### Data for this exercise ###

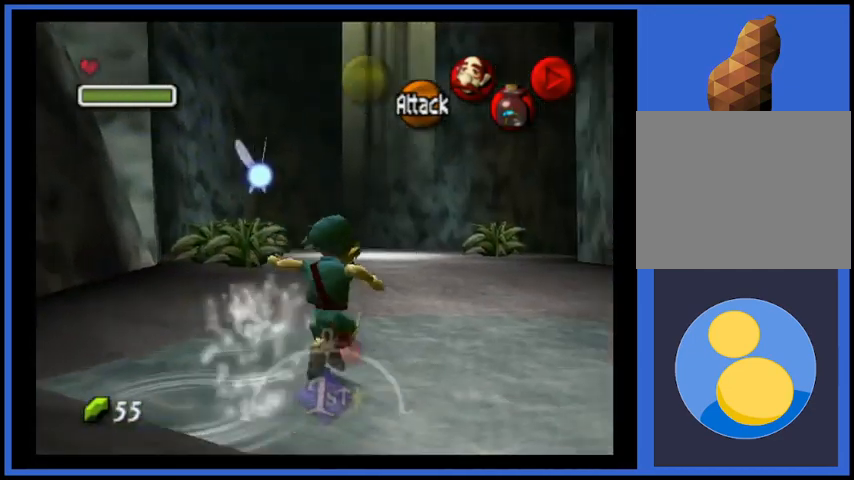
{"buttons": [], "left_stick": "up", "right_stick": "center", "events": [[84, "A", "up"], [84, "left_stick", "up"]]}
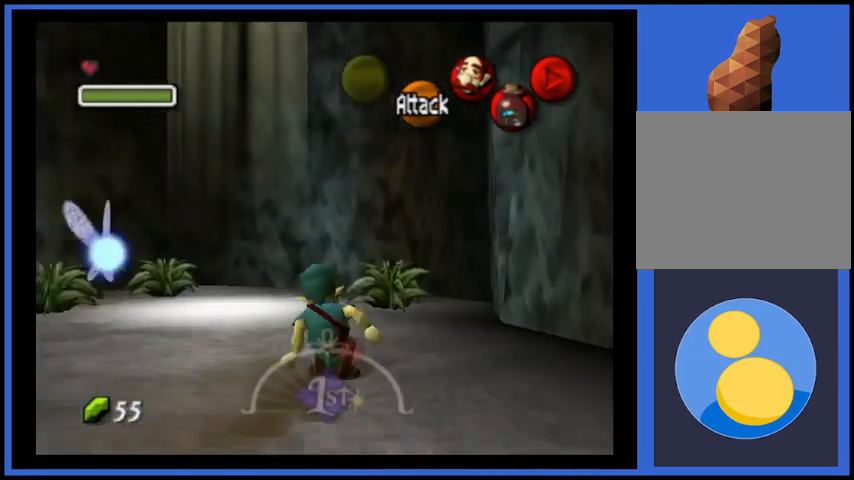
{"buttons": [], "left_stick": "up", "right_stick": "center", "events": [[83, "left_stick", "up-left"], [125, "A", "down"], [375, "A", "up"], [375, "left_stick", "up"]]}
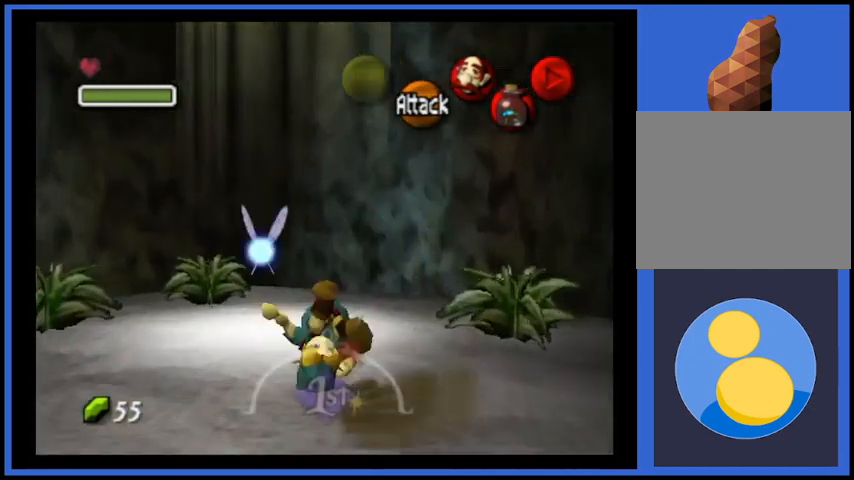
{"buttons": [], "left_stick": "center", "right_stick": "center", "events": [[84, "left_stick", "up-left"], [251, "left_stick", "center"]]}
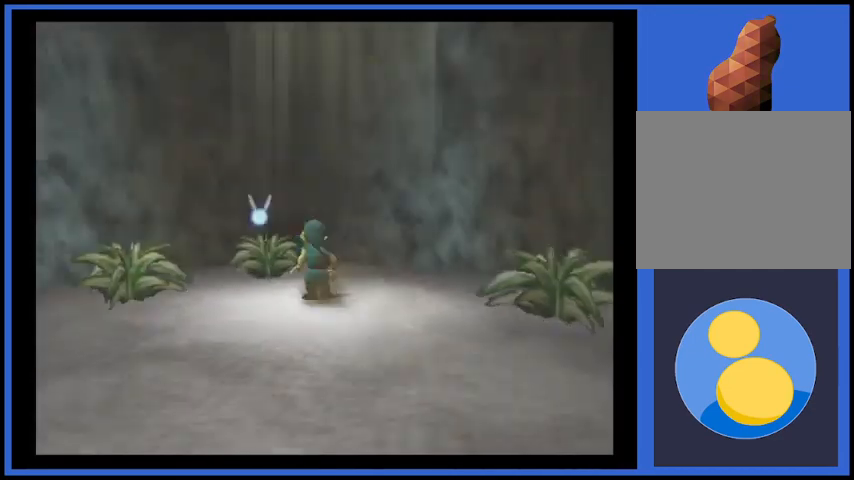
{"buttons": [], "left_stick": "center", "right_stick": "center", "events": []}
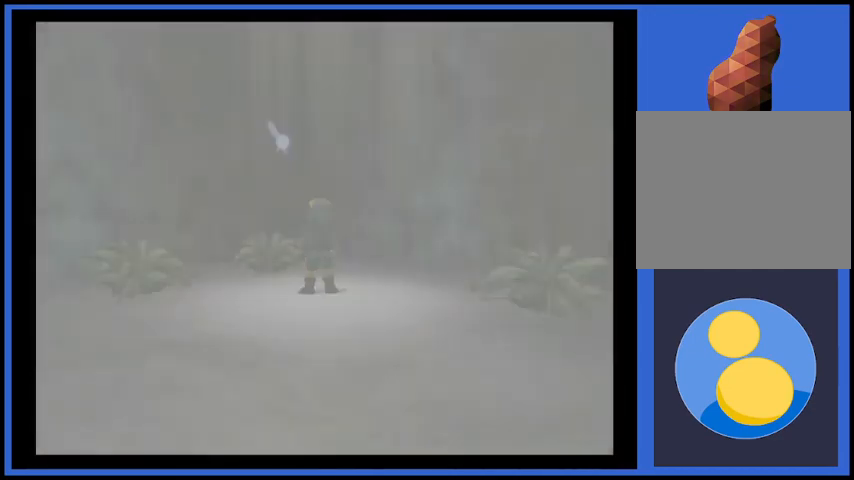
{"buttons": [], "left_stick": "center", "right_stick": "center", "events": []}
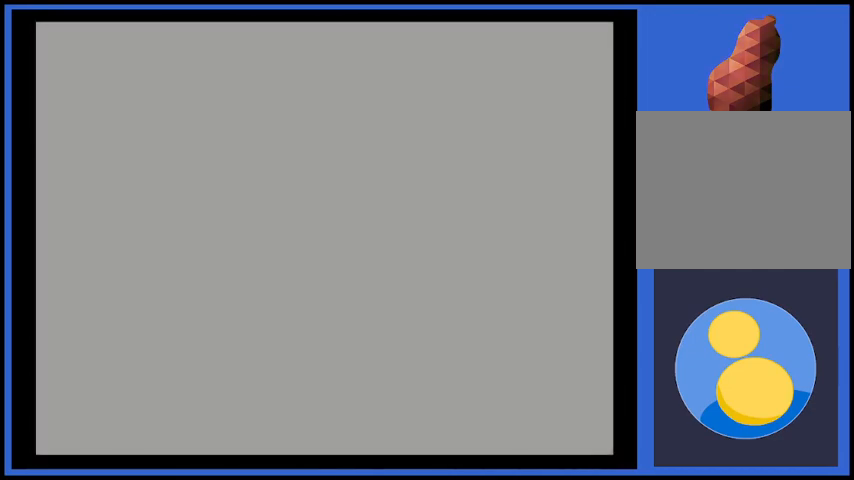
{"buttons": [], "left_stick": "center", "right_stick": "center", "events": []}
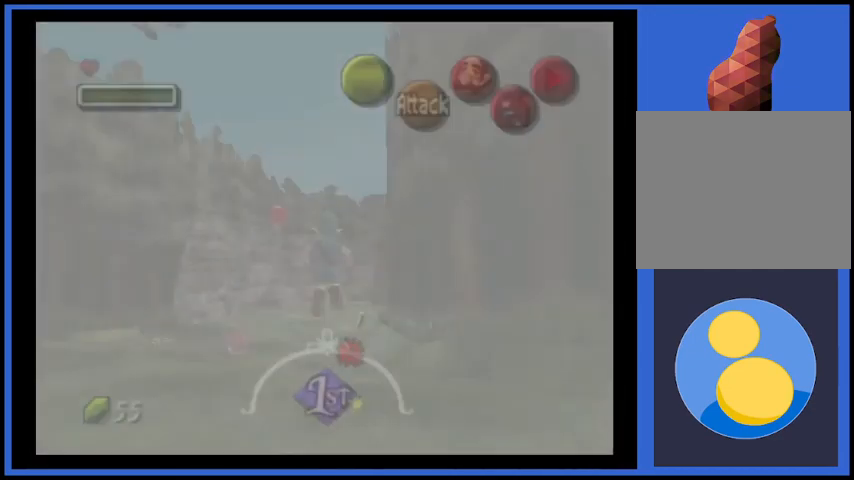
{"buttons": [], "left_stick": "center", "right_stick": "center", "events": []}
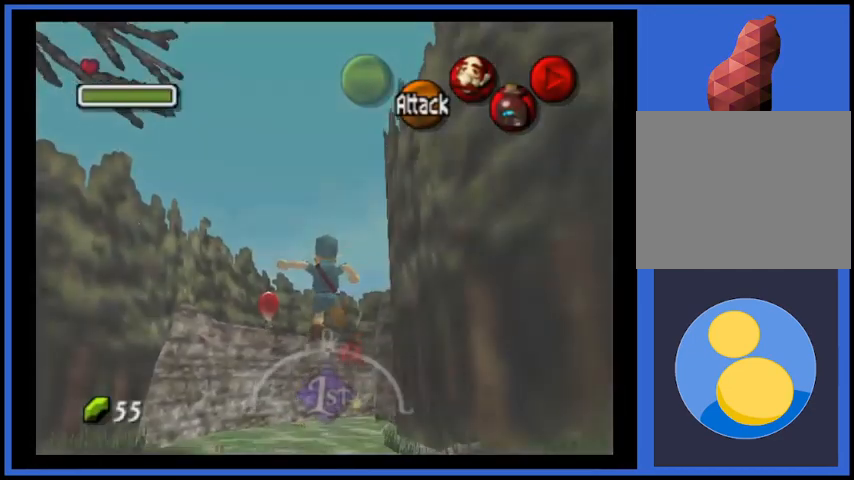
{"buttons": [], "left_stick": "left", "right_stick": "center", "events": [[500, "left_stick", "left"]]}
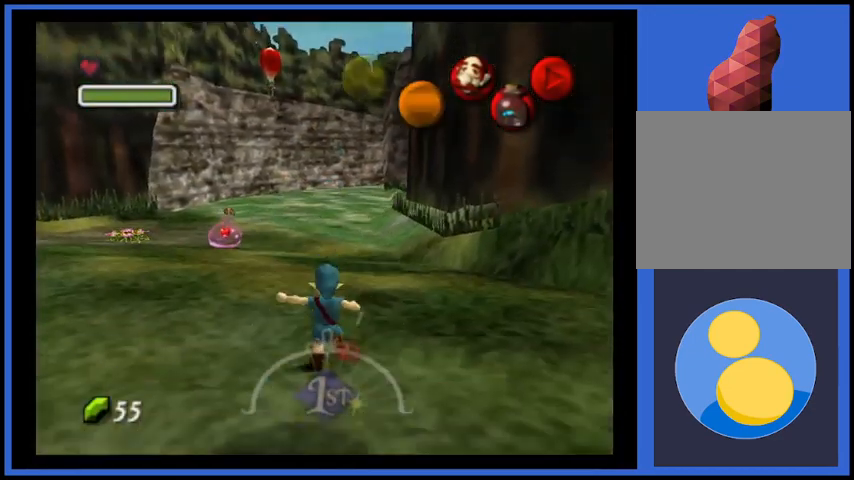
{"buttons": [], "left_stick": "center", "right_stick": "center", "events": [[251, "left_stick", "center"], [292, "L2", "down"], [376, "L2", "up"]]}
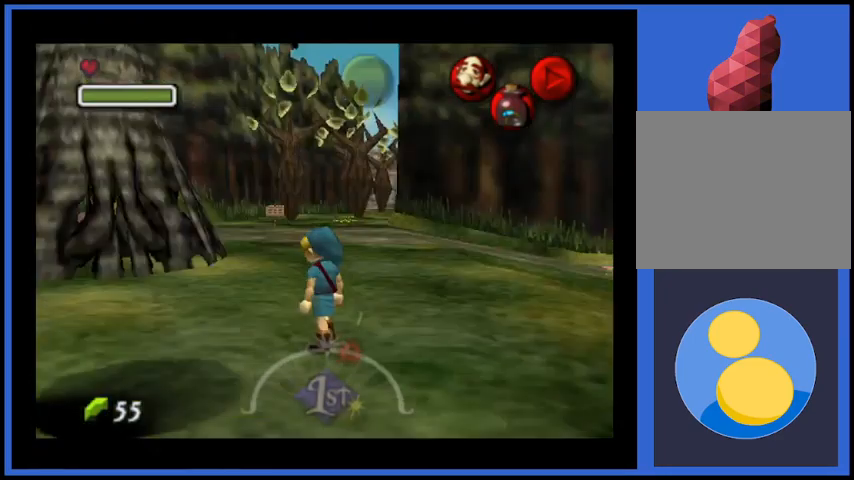
{"buttons": [], "left_stick": "up", "right_stick": "center", "events": [[459, "left_stick", "up"]]}
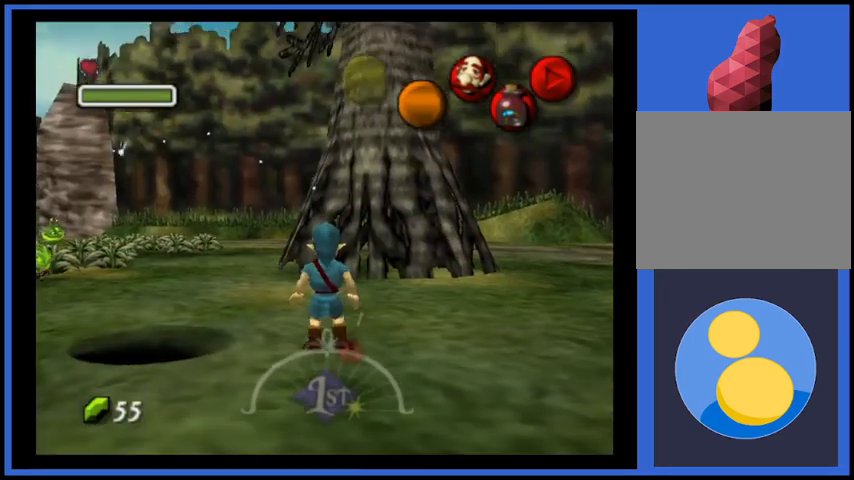
{"buttons": [], "left_stick": "up-left", "right_stick": "center", "events": [[251, "left_stick", "up-left"]]}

###

* _How to complete this task_: Since the pictures are not wanted, set down only the rest of each record, exactly as above.

* _Output of the exercise_:
{"buttons": [], "left_stick": "up", "right_stick": "center", "events": [[84, "A", "up"], [84, "left_stick", "up"]]}
{"buttons": [], "left_stick": "up", "right_stick": "center", "events": [[83, "left_stick", "up-left"], [125, "A", "down"], [375, "A", "up"], [375, "left_stick", "up"]]}
{"buttons": [], "left_stick": "center", "right_stick": "center", "events": [[84, "left_stick", "up-left"], [251, "left_stick", "center"]]}
{"buttons": [], "left_stick": "center", "right_stick": "center", "events": []}
{"buttons": [], "left_stick": "center", "right_stick": "center", "events": []}
{"buttons": [], "left_stick": "center", "right_stick": "center", "events": []}
{"buttons": [], "left_stick": "center", "right_stick": "center", "events": []}
{"buttons": [], "left_stick": "left", "right_stick": "center", "events": [[500, "left_stick", "left"]]}
{"buttons": [], "left_stick": "center", "right_stick": "center", "events": [[251, "left_stick", "center"], [292, "L2", "down"], [376, "L2", "up"]]}
{"buttons": [], "left_stick": "up", "right_stick": "center", "events": [[459, "left_stick", "up"]]}
{"buttons": [], "left_stick": "up-left", "right_stick": "center", "events": [[251, "left_stick", "up-left"]]}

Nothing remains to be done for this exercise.